Given passage:
[discuss] Report from the BR meeting local organizing group - Dec 2013

Avri Doria avri at acm.org
Mon Dec 30 21:05:20 UTC 2013


Hi,

Indeed several addressing formats were discussed for v6 encapsulation of 
v4 addresses. Even though v6 was limited by its not being a variable 
length address, solutions were possible, but were decided against 
because they had a few more technical challenges than anyone at the time 
wanted to deal with.  But had there been discussion of policy areas that 
might have tipped the long term balance point in this engineering 
tussle, who knows what solutions might have been worked through to 
implementation.

And I remember long discussion about whether NAT as good or evil, which 
seems somewhat silly at this point, given that it was pragmatically the 
solution.

avri


On 30-Dec-13 15:46, John Curran wrote:
> On Dec 30, 2013, at 2:49 PM, Brian E Carpenter <brian.e.carpenter at gmail.com> wrote:
>
>> On 31/12/2013 04:00, Roland Perry wrote:
>> ...
>>>
>>> If IPv6 had been devised as backwards compatible, then my problems (and
>>> those of millions of other business users) would be much less.
>>
>> This meme needs to die. IPv4 is the problem - since it contains no
>> provision for variable length addresses, there is mathematically no
>> such thing as a backwards-compatible design for extended addresses.
>> We didn't invent the dual stack mechanism because we liked it, but
>> because (regardless of all design details of IPv6) there was mathematically
>> no alternative.

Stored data
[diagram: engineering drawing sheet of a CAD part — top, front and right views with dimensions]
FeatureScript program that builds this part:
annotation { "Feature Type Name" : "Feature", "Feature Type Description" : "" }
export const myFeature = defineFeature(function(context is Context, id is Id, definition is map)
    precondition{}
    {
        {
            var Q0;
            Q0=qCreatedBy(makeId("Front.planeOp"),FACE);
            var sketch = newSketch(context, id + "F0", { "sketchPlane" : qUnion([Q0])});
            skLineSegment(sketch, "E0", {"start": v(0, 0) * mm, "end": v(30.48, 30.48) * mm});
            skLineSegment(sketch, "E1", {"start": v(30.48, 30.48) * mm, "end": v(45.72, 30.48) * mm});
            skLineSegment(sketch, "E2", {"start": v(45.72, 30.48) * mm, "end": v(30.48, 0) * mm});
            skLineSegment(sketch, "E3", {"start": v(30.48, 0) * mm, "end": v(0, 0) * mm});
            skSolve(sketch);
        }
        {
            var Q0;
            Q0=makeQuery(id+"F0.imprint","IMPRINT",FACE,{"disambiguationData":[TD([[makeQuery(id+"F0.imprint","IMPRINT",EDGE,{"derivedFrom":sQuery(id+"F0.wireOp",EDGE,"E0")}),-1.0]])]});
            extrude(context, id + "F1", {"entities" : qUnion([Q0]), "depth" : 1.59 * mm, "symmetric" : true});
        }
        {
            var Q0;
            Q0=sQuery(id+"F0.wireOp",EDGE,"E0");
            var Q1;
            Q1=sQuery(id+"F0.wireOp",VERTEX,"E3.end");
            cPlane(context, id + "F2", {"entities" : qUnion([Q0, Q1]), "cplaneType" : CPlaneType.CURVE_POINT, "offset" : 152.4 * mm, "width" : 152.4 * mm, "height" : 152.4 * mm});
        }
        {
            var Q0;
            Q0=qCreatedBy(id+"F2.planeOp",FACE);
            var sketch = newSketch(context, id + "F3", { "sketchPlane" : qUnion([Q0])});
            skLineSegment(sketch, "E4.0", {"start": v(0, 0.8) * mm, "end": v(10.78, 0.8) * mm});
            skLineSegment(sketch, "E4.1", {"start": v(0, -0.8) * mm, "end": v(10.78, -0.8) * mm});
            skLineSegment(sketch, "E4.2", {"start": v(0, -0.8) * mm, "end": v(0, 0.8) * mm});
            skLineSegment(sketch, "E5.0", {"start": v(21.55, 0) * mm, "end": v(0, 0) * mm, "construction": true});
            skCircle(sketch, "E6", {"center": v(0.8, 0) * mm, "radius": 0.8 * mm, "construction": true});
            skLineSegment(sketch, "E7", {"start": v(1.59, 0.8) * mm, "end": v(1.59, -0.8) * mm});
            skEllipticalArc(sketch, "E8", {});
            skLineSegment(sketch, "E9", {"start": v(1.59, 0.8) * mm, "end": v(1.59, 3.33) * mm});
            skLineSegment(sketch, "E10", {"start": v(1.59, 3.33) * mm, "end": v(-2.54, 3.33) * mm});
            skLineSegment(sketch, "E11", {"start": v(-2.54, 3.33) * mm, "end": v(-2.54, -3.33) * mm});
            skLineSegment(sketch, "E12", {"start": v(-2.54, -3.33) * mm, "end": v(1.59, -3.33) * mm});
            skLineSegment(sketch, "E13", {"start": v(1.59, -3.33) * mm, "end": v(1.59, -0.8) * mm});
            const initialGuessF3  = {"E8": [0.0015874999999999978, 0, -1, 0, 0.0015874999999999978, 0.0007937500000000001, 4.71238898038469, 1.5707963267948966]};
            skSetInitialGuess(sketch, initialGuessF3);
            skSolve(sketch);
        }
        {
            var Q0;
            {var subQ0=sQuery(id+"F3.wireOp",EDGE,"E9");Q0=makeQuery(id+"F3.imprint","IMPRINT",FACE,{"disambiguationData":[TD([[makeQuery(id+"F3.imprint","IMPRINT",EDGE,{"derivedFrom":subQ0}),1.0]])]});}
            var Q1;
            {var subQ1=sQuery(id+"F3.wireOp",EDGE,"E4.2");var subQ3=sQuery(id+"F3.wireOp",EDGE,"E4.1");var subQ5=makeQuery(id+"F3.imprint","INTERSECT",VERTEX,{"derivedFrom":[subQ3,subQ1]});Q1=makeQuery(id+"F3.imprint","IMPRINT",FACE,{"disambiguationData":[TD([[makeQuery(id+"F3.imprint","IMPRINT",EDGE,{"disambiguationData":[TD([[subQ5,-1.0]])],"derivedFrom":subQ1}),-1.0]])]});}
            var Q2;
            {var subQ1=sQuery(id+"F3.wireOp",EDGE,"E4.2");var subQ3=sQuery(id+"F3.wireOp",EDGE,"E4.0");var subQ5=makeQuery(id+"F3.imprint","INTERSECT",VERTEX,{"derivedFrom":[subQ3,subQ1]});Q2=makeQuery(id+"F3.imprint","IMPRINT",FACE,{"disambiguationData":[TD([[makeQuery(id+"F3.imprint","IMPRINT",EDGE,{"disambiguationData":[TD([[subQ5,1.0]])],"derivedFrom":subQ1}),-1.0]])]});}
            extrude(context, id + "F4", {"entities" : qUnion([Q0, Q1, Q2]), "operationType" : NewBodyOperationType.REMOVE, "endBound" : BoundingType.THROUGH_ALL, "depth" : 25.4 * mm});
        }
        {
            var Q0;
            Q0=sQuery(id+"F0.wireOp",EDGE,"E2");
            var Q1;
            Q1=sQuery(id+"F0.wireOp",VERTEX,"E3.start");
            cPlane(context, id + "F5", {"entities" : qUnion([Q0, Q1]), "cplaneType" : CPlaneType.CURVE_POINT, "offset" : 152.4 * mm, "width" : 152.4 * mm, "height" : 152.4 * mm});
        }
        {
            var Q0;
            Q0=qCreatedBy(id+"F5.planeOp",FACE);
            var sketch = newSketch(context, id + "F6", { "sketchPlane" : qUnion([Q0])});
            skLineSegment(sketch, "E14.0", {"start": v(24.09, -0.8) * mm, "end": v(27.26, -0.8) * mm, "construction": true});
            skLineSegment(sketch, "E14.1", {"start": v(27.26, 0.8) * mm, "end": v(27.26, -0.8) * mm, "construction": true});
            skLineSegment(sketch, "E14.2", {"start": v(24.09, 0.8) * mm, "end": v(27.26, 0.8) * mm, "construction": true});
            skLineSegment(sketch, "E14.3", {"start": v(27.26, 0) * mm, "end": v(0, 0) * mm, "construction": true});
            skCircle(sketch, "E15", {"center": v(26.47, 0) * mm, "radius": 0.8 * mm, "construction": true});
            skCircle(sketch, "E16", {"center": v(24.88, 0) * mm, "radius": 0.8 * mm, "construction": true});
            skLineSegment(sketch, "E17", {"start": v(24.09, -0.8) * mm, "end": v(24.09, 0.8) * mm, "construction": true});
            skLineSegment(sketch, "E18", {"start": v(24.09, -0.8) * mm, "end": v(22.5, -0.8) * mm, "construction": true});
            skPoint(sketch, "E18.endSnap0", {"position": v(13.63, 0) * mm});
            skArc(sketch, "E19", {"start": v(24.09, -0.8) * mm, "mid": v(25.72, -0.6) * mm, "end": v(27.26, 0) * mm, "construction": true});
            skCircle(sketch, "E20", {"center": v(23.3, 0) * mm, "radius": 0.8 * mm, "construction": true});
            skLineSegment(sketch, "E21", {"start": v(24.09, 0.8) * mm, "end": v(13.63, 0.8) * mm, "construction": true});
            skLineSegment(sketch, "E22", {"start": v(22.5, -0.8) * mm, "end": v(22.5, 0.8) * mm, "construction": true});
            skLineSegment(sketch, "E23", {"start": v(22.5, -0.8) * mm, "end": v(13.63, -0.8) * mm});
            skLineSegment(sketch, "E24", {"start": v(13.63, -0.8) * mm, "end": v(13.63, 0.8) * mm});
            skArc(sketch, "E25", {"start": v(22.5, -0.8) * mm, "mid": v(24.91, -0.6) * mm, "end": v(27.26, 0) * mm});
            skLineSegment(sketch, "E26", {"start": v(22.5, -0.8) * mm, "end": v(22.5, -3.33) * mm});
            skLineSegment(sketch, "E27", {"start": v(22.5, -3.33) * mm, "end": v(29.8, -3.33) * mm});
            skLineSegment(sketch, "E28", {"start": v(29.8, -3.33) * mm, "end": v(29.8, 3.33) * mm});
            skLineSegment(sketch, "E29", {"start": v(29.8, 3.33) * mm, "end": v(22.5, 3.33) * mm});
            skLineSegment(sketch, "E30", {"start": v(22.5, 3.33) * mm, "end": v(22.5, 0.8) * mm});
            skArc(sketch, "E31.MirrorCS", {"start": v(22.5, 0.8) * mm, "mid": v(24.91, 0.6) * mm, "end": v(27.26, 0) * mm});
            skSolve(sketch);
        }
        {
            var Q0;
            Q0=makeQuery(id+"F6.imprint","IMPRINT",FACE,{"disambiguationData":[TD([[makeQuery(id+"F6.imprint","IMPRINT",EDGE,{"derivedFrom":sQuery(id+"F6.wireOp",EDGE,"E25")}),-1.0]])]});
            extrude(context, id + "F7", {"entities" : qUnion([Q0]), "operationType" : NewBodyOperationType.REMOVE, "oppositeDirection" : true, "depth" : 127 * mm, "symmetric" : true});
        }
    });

Task list:
1: According to the mailing list post, why were the solutions for v6 encapsulation of v4 addresses decided against?
2: Reproduce the passage of the mailing list post that begins at the words "On 30-Dec-13 15:46, John" and ends after the words "be much less.".

The replies:
1: They had a few more technical challenges than anyone at the time wanted to deal with.

2:
On 30-Dec-13 15:46, John Curran wrote:
> On Dec 30, 2013, at 2:49 PM, Brian E Carpenter <brian.e.carpenter at gmail.com> wrote:
>
>> On 31/12/2013 04:00, Roland Perry wrote:
>> ...
>>>
>>> If IPv6 had been devised as backwards compatible, then my problems (and
>>> those of millions of other business users) would be much less.